The bipartisan Every Student Succeeds Act signed by President Barack Obama on Thursday is being called a sweeping overhaul — and both Republicans and Democrats are claiming victory. But some education advocates and activists remain skeptical.
“A Christmas miracle, a bipartisan bill signing. This is a big step in the right direction,” the president said during a ceremony at the White House, surrounded by supporters, including two of the key congressional architects of the bill, Republican Sen. Lamar Alexander of Tennessee, head of the Senate Education Committee, and Democratic Sen. Patty Murray of Washington. In the House, the effort was led by Education Committee Chairman John Kline, R-Minn., and ranking Democrat Bobby Scott of Virginia.
After the bill passed the Senate 85-12 a day earlier, Majority Leader Mitch McConnell, R-Ky., said the ESSA puts “education back in the hands of those who understand their needs best: parents, teachers, states, and school boards.”
Republicans in both the House and the Senate said the bill, which replaces the George W. Bush administration’s increasingly unpopular 2002 No Child Left Behind law, will restore state and local control of the nation’s public schools, while Democrats said the new law reduces the focus on test scores and gives teachers more flexibility in the classroom.
Still, some conservatives felt the bill didn’t go nearly far enough to limit the federal government’s role in oversight of local schools.

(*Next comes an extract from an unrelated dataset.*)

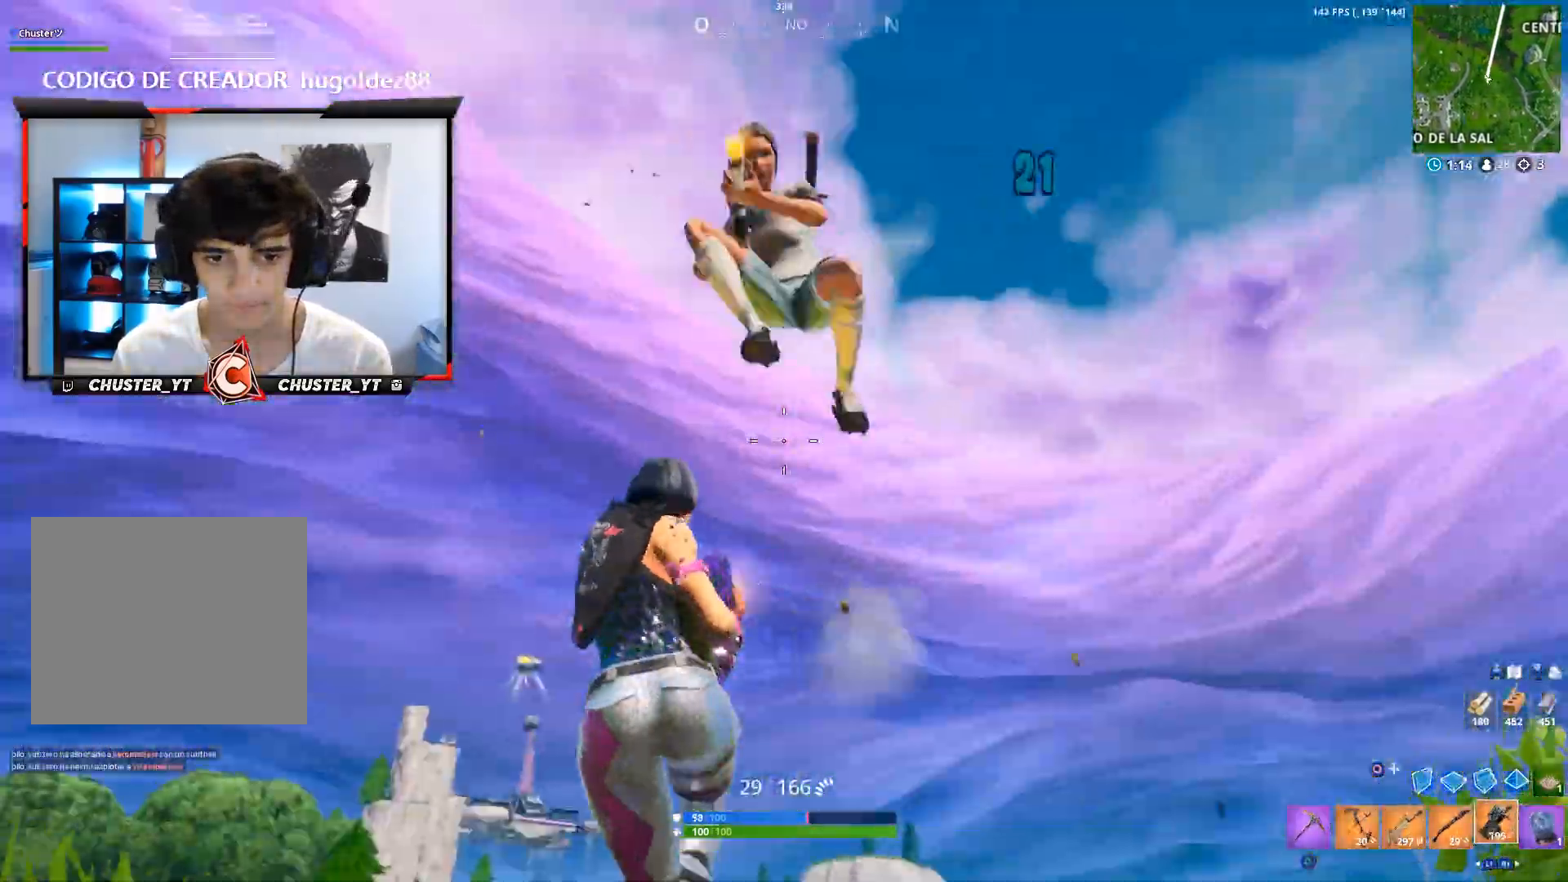
{"buttons": ["R2"], "left_stick": "right", "right_stick": "center", "events": [[33, "left_stick", "down-left"], [67, "right_stick", "center"], [133, "right_stick", "down"], [200, "left_stick", "down-right"], [400, "left_stick", "right"], [400, "right_stick", "center"]]}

Sen. Mike Lee, R-Utah, one of the 12 “no” votes in the Senate, said, “The only reform proposals that are given the time of day are those that seek to standardize America’s classrooms, enforce uniformity across school districts, and systematize the way that teachers teach and the way that students learn.”
Texas Sen. Ted Cruz, who has seen his poll numbers steadily rising in the 2016 Republican presidential race, said in a statement the bill “continues to propagate the large and ever-growing role of the federal government in our education system — the same federal government that sold us failed top-down standards like Common Core.”
Common Core standards, which were created by a coalition of states, became a particular sticking point for some conservatives after the Department of Education encouraged their adoption. ESSA supporters say the bill signed by the president gives states the right to reject the standards, which they say should help end any controversy over top-down control. Still, some anti-Common Core groups are unconvinced.
“It’s a horrifically bad bill,” said Karen Effrem, executive director of Florida Stop Common Core Coalition.
The Port Charlotte, Fla., activist told InsideSources on Thursday the ESSA is nothing more than the latest attempt to “rebrand” federal standards: “I think a lot of people drank the Kool-Aid that this bill devolves federal power down to the states and thought they were doing a good thing.”
Still, other conservative voices were more optimistic.
The Republican-dominated National Governors Association, called the bill “a rare and significant bipartisan win.”
Michael J. Petrilli, president of the Washington-based, right-leaning Fordham Institute and a supporter of Common Core, said Thursday’s action will take the emotionally-charged issue of federal control out of the argument and refocus the debate on educational standards.
“Most of the frustration with Common Core on the right has been about the federal involvement in encouraging states to adopt it,” Perilli said. “This law very clearly says that now is over … What’s so important about this bill is it sends the important decisions about education back to the states.”
“For conservatives out there whose main beef with Common Core was the federal element, they can now rest assured that’s over and now we can go back to debating these sets of standards on their own merits,” he said. “I’m hopeful this can actually help keep the Common Core or something very close to them in the vast majority of states.”
Lee’s colleague in the Utah delegation, Sen. Orrin Hatch, voted “yes” and defended the new bill online as an improvement on No Child Left Behind, telling readers:
· It ends the Common Core mandate.
· It ends Adequate Yearly Progress.
· It ends the failed federal goal of 100% proficiency by 2014, which had unfairly resulted in a failing grade for every school in America.
· It ends the requirement that all schools that don’t meet goals for any subgroup of students are automatically identified as failing.
· It ends the federal school improvement strategies.
In a Tuesday speech, outgoing Education Secretary Arne Duncan downplayed the new law’s restrictions on federal power.
“Whereas No Child Left Behind prescribed a top-down, one-size fits all approach to struggling schools, this law offers the flexibility to find the best local solutions—while also ensuring that students are making progress,” he told listeners at the Learning Forward professional development conference.
Under the ESSA, however, the Department of Education retains regulatory powers, including the final say on how and when states determine schools are low-performing. The law also maintains annual testing requirements for grades 3-8 and in high school.